■ DIRECTIONS FOR THIS TASK: With the exception of the pictures, write out the data below precisely.

= = =

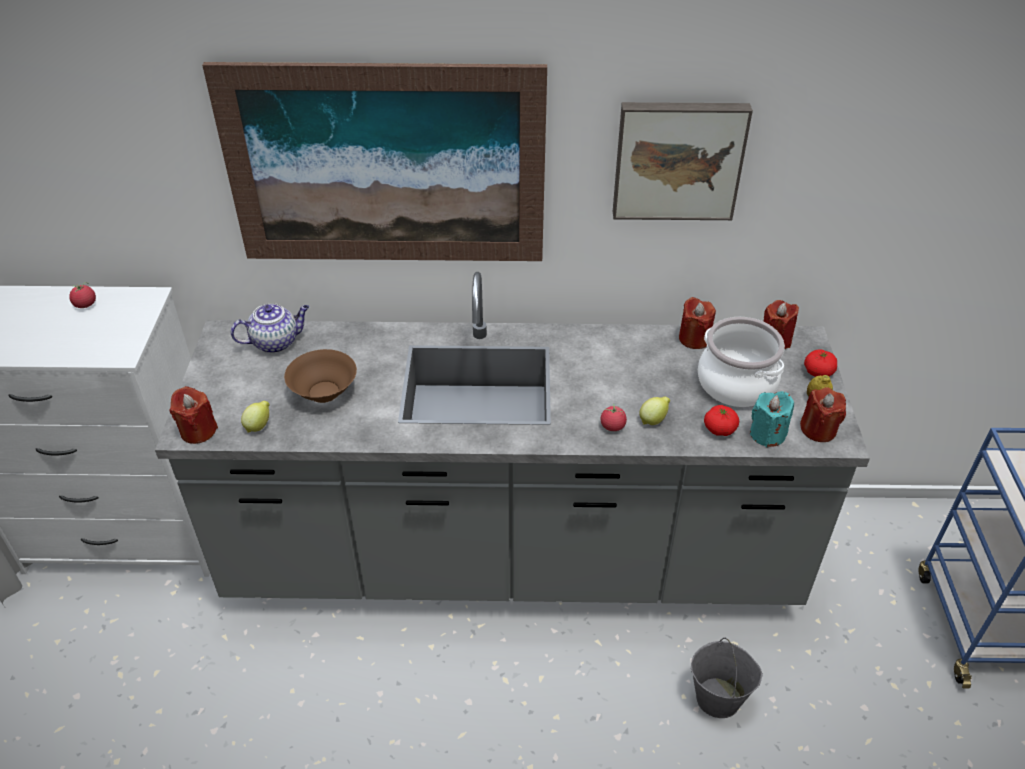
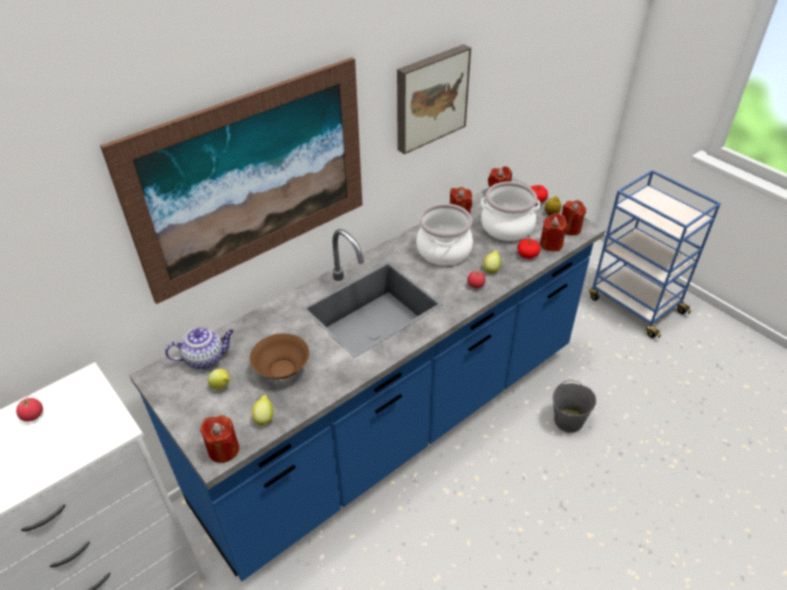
camera: 40 degrees left, 0 degrees up
(259, 375) = (222, 386): none -> lemon
(276, 342) = (205, 358): teapot -> teapot turned 45 degrees clockwise
(512, 561) = (395, 425): grey counter -> blue counter
(625, 369) = (444, 250): none -> cooking pot
(767, 434) = (551, 244): turquoise candle -> red candle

= = =

■ RESPONSE TO THIS EXERCISE:
camera: 40 degrees left, 0 degrees up
(259, 375) = (222, 386): none -> lemon
(276, 342) = (205, 358): teapot -> teapot turned 45 degrees clockwise
(512, 561) = (395, 425): grey counter -> blue counter
(625, 369) = (444, 250): none -> cooking pot
(767, 434) = (551, 244): turquoise candle -> red candle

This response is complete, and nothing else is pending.